様々な感情も描かれた、厳しいピアノの世界の物語
『いつもポケットにショパン』
■作者名くらもちふさこ
■巻数
単行本:全4巻、文庫:全3巻
■おすすめの理由
「いつもポケットにショパン」は1980年~1981年に別冊マーガレットで連載された作品です。
■あらすじ
主人公の麻子は有名なピアニストの母を持ち、幼いころからピアノの練習に明け暮れていました。幼なじみの季晋(としくに)、通称きしんちゃんは中学進学と同時にピアノの留学のために西ドイツへ。高校生の時に再会するものの、季晋は麻子をライバル視するようになっていて、二人の仲はすれ違います。そのことには2人の母親の過去の確執が関係していることがわかり……。
初めて読んだのは小学生の頃。その時はピアノの話だとしか思っていなかったのですが、大人になって読むとかなり奥が深い作品ということに気付かされます。競争が厳しいピアノの世界はもちろん、学園生活、親子のこと、男女の愛、友情など様々な感情が描かれています。
私が大好きなのは麻子とお母さんのエピソード。

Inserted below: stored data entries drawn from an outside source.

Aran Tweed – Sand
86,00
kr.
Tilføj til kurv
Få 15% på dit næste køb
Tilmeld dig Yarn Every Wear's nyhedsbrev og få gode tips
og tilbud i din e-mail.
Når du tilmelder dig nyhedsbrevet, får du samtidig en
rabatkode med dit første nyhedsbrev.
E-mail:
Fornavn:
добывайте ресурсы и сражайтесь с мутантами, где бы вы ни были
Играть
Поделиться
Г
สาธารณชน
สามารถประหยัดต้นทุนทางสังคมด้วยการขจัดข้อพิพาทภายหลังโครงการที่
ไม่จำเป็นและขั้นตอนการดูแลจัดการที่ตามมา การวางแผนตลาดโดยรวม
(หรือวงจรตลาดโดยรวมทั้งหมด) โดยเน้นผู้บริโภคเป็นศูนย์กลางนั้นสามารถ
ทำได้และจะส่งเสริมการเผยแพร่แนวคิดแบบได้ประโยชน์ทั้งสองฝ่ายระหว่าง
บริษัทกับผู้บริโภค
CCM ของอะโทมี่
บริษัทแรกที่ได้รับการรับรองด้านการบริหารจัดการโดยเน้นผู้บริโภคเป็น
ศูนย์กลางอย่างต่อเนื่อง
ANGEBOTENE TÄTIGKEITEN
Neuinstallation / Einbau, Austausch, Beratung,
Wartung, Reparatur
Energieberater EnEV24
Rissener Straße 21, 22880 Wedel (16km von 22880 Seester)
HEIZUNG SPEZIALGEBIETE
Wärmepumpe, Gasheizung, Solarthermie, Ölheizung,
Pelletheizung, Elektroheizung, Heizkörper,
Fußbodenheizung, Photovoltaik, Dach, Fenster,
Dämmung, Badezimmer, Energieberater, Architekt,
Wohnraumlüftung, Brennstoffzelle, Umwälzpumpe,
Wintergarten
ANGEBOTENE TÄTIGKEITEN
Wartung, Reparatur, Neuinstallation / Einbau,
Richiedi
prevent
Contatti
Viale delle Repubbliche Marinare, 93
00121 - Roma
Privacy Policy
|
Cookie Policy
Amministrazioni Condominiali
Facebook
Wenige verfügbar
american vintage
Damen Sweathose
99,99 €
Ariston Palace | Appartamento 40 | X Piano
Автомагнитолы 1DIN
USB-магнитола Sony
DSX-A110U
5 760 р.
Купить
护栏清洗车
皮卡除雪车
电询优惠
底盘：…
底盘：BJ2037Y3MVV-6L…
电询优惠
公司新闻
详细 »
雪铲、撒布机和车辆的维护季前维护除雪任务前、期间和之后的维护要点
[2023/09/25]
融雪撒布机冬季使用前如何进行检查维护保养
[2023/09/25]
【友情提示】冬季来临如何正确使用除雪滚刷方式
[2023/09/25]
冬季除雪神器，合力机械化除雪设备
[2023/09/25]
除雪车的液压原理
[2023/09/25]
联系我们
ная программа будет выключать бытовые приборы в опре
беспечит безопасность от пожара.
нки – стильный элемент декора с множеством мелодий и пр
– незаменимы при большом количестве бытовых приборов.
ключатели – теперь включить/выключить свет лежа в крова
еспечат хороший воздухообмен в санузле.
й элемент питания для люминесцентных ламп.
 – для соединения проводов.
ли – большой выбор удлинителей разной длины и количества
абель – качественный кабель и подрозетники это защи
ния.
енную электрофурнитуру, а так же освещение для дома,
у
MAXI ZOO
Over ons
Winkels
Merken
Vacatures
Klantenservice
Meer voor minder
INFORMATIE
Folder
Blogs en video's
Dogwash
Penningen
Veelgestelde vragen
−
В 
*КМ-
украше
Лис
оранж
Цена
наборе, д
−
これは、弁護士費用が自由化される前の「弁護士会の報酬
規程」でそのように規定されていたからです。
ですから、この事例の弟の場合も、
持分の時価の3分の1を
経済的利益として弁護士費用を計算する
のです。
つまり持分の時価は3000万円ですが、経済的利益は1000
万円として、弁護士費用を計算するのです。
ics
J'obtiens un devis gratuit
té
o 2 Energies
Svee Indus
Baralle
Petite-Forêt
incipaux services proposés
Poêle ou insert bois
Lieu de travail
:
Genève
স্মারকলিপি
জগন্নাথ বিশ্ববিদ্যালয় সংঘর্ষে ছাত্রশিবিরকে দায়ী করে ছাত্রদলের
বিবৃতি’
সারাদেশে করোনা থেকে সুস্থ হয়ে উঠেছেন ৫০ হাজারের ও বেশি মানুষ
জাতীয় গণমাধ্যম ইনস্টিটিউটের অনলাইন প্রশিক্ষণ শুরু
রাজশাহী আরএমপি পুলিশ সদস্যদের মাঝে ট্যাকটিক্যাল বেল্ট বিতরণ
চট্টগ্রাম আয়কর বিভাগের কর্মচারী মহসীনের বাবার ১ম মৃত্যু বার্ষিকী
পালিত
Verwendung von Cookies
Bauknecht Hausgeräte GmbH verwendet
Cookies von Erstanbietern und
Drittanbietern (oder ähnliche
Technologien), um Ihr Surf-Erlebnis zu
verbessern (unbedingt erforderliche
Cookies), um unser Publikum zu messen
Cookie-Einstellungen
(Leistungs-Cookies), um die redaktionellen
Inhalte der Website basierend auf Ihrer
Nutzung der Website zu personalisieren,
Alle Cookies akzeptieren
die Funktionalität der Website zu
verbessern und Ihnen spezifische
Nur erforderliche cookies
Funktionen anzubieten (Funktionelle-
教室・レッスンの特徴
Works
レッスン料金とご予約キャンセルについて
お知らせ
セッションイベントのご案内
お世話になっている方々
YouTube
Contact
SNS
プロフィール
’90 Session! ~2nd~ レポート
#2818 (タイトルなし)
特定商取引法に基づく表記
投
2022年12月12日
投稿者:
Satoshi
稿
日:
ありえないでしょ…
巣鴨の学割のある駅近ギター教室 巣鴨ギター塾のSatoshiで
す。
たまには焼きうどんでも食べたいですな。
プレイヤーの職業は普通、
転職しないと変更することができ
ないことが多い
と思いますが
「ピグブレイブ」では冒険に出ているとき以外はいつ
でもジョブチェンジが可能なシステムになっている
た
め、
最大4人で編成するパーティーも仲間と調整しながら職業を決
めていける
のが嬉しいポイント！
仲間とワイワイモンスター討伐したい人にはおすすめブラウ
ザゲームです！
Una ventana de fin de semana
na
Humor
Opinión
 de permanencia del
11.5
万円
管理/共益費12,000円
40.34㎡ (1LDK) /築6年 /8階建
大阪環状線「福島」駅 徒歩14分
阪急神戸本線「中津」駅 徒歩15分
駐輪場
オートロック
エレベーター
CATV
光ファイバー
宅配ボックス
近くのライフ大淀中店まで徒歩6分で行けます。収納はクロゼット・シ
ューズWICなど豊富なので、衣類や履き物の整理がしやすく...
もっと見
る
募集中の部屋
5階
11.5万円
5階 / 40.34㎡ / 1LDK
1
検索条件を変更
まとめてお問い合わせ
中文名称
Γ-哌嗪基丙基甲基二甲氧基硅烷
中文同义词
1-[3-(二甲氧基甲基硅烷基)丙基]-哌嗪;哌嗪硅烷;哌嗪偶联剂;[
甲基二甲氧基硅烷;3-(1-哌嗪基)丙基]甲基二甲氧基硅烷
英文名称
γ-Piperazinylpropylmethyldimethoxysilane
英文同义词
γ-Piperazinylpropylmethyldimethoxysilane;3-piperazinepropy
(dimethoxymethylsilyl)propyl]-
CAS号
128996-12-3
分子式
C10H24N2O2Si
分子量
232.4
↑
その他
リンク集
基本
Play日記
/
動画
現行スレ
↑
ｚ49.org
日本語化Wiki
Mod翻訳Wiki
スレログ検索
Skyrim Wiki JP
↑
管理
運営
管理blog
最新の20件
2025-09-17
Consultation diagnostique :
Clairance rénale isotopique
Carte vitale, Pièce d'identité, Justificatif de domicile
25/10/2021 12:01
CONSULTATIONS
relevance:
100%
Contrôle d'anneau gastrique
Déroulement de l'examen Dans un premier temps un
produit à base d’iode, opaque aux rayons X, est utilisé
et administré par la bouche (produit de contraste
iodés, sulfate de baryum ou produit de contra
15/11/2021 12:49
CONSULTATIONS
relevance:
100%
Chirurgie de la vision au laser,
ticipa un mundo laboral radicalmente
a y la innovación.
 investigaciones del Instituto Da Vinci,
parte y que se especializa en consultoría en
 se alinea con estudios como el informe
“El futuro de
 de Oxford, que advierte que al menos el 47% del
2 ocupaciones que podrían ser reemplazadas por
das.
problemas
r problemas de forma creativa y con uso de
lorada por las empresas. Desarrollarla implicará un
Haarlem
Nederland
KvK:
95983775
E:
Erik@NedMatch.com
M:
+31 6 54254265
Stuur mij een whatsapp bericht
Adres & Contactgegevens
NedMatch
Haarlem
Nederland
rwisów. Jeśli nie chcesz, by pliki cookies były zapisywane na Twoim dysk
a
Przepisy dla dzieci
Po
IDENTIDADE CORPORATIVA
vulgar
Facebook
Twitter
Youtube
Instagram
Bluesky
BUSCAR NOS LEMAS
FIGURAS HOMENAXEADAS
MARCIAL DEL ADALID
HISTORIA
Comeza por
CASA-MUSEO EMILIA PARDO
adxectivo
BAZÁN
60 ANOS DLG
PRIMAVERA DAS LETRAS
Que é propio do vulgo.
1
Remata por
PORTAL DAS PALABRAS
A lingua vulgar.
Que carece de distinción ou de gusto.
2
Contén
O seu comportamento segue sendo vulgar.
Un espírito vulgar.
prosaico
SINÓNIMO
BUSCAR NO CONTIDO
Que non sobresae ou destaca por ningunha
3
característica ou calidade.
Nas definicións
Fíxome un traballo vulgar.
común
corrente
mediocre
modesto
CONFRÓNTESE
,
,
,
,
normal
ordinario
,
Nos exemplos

普通ならピアニストを目指す娘に包丁を持たせるなどはしないのでは?と問われた際、「麻子はシチューが得意です」とピアニストの母親は少し得意げに答えます。それを聞いた麻子は、小さいころから普通の女の子と同じような経験ができるように育ててくれた母親の思いに気づきます。そして自分のことを突き離していると思っていた母親の愛を感じるのです。
この当時、少女マンガでピアノなどのクラシック音楽を題材にするときらびやかだったり派手な話になりがちだったと思うのですが、麻子は普通の女の子として描かれます。日常の中にピアノがあり、恋もするし、嫉妬もする。落ち込んだり悩んだりしながら少しずつ成長していく麻子がとても魅力的です。